UN: We botched response to the Ebola outbreak

Dr. Peter Piot, the co-discoverer of the Ebola virus questioned why it took the World Health Organization five months and 1,000 deaths before before declaring Ebola an international health emergency. (AP Photo/David Azia)

London (AP) — The World Health Organization has admitted that it botched attempts to stop the now-spiraling Ebola outbreak in West Africa, blaming factors including incompetent staff and a lack of information.

"Nearly everyone involved in the outbreak response failed to see some fairly plain writing on the wall," WHO said in a draft internal document obtained by The Associated Press, noting that experts should have realized that traditional infectious disease containment methods wouldn't work in a region with porous borders and broken health systems.

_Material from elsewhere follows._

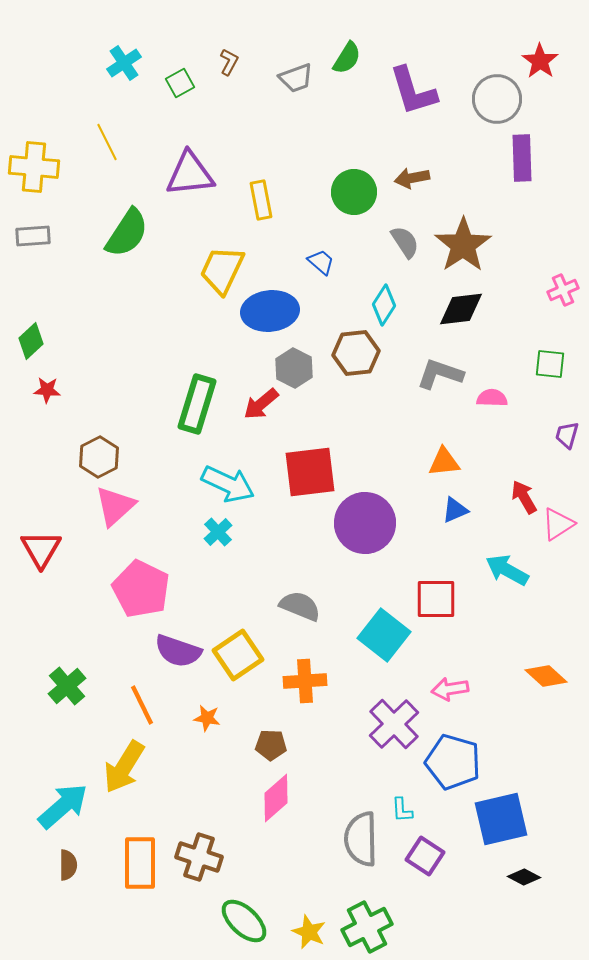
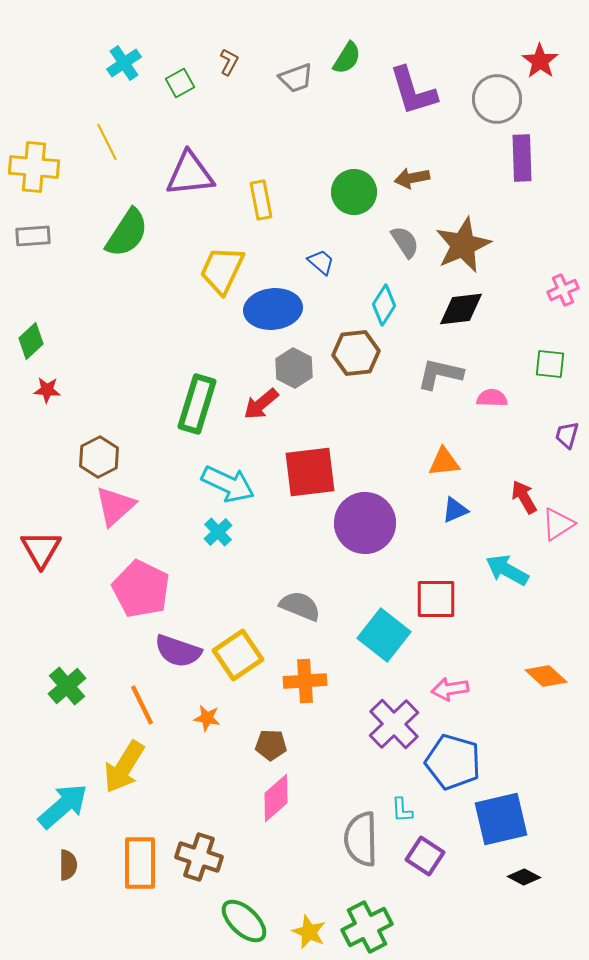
brown star at (463, 245): rotated 10 degrees clockwise
blue ellipse at (270, 311): moved 3 px right, 2 px up
gray L-shape at (440, 374): rotated 6 degrees counterclockwise
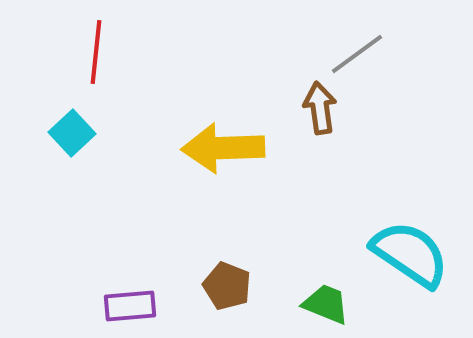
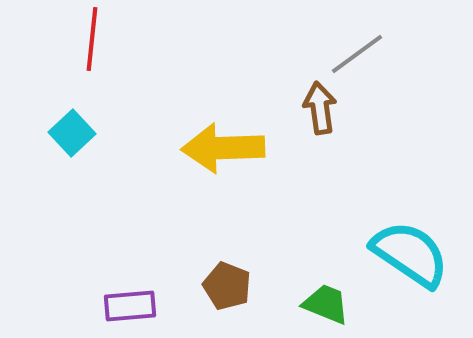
red line: moved 4 px left, 13 px up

The U.N. health agency acknowledged that, at times, even its own bureaucracy was a problem. It noted that the heads of WHO country offices in Africa are "politically motivated appointments" made by the WHO regional director for Africa, Dr. Luis Sambo, who does not answer to the agency's chief in Geneva, Dr. Margaret Chan.

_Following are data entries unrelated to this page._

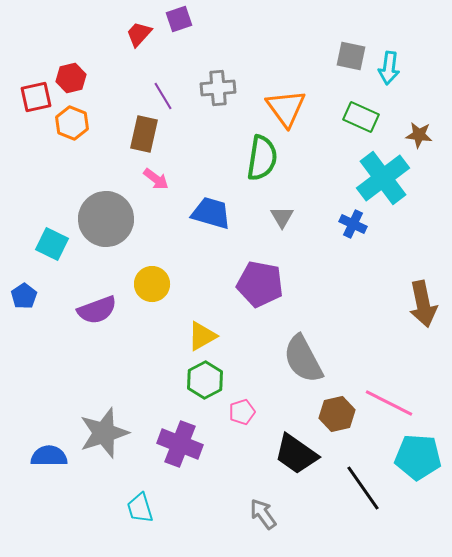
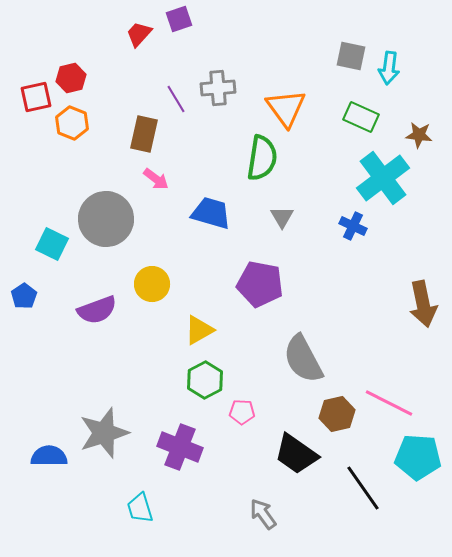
purple line: moved 13 px right, 3 px down
blue cross: moved 2 px down
yellow triangle: moved 3 px left, 6 px up
pink pentagon: rotated 20 degrees clockwise
purple cross: moved 3 px down
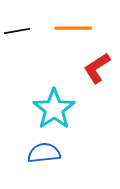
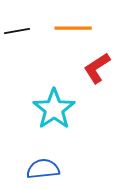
blue semicircle: moved 1 px left, 16 px down
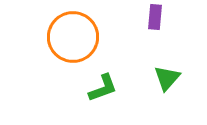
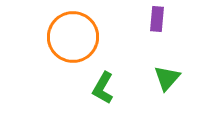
purple rectangle: moved 2 px right, 2 px down
green L-shape: rotated 140 degrees clockwise
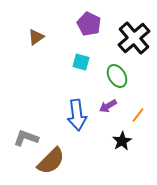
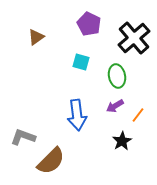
green ellipse: rotated 20 degrees clockwise
purple arrow: moved 7 px right
gray L-shape: moved 3 px left, 1 px up
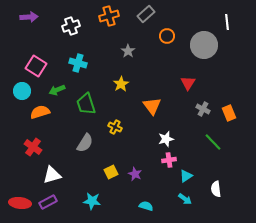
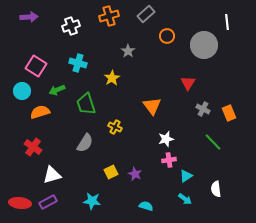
yellow star: moved 9 px left, 6 px up
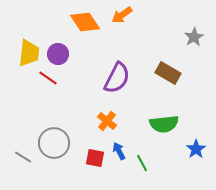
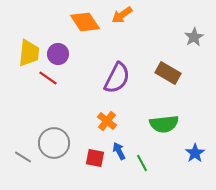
blue star: moved 1 px left, 4 px down
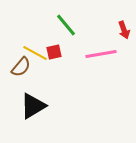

WHO is the U.N.'s specialized health agency, responsible for setting global health standards and coordinating the global response to disease outbreaks.

Dr. Peter Piot, the co-discoverer of the Ebola virus, agreed in an interview Friday that WHO acted far too slowly, largely because of its Africa office.

"It's the regional office in Africa that's the front line," he said at his office in London. "And they didn't do anything. That office is really not competent."

Piot, director of the London School of Hygiene and Tropical Medicine, also questioned why it took WHO five months and 1,000 deaths before the agency declared Ebola an international health emergency in August.

"I called for a state of emergency to be declared in July and for military operations to be deployed," Piot said. But he said WHO might have been scarred by its experience during the 2009 swine flu pandemic, when it was slammed for hyping the situation.

In late April, during a teleconference on Ebola among infectious disease experts that included WHO, Doctors Without Borders and the U.S. Centers for Disease Control and Prevention, questions were apparently raised about the performance of WHO experts, as not all of them bothered to send Ebola reports to WHO headquarters.

WHO said it was "particularly alarming" that the head of its Guinea office refused to help get visas for an expert Ebola team to come in and $500,000 in aid was blocked by administrative hurdles. Guinea, along with Sierra Leone and Liberia, is one of the hardest-hit nations in the current outbreak, with 843 deaths so far blamed on Ebola.

The Ebola outbreak already has killed 4,484 people in West Africa and WHO says within two months, there could be new 10,000 cases of Ebola every week unless more measures to fight the outbreak are taken.

When Doctors Without Borders began warning in April that the Ebola outbreak was out of control, a dispute on social media broke out between the charity and a WHO spokesman, who insisted the outbreak was under control.

At a meeting of WHO's network of outbreak experts in June, Dr. Bruce Aylward, normally in charge of polio eradication, alerted Chan about the serious concerns being raised about WHO's leadership in West Africa. He wrote an email that some of the agency's partners — including national health agencies and charities — believed the agency was "compromising rather than aiding" the response to Ebola and that "none of the news about WHO's performance is good."

Five days later, Chan received a six-page letter from the agency's network of experts, spelling out what they saw as severe shortcomings in WHO's response to the deadly virus.

"This (was) the first news of this sort to reach her," WHO said in the draft document. "She is shocked."

Other experts said it was impossible to predict that the initial Ebola cases in Guinea would spark the biggest-ever outbreak of the lethal disease.

"There were a lot of mistakes made by WHO but a lot of the best public health minds would have thought we could handle this in July," said Michael Osterholm, an infectious diseases expert at the University of Minnesota.

"By the time we realized how bad things were, the genie was already out of the bottle," he said.

Osterholm said the U.N. health agency was far from the only organization to blame.

"If we fault WHO for the early dropping of the ball, the whole world has dropped the ball in some sense," he said. "Nobody is to blame because everybody is to blame."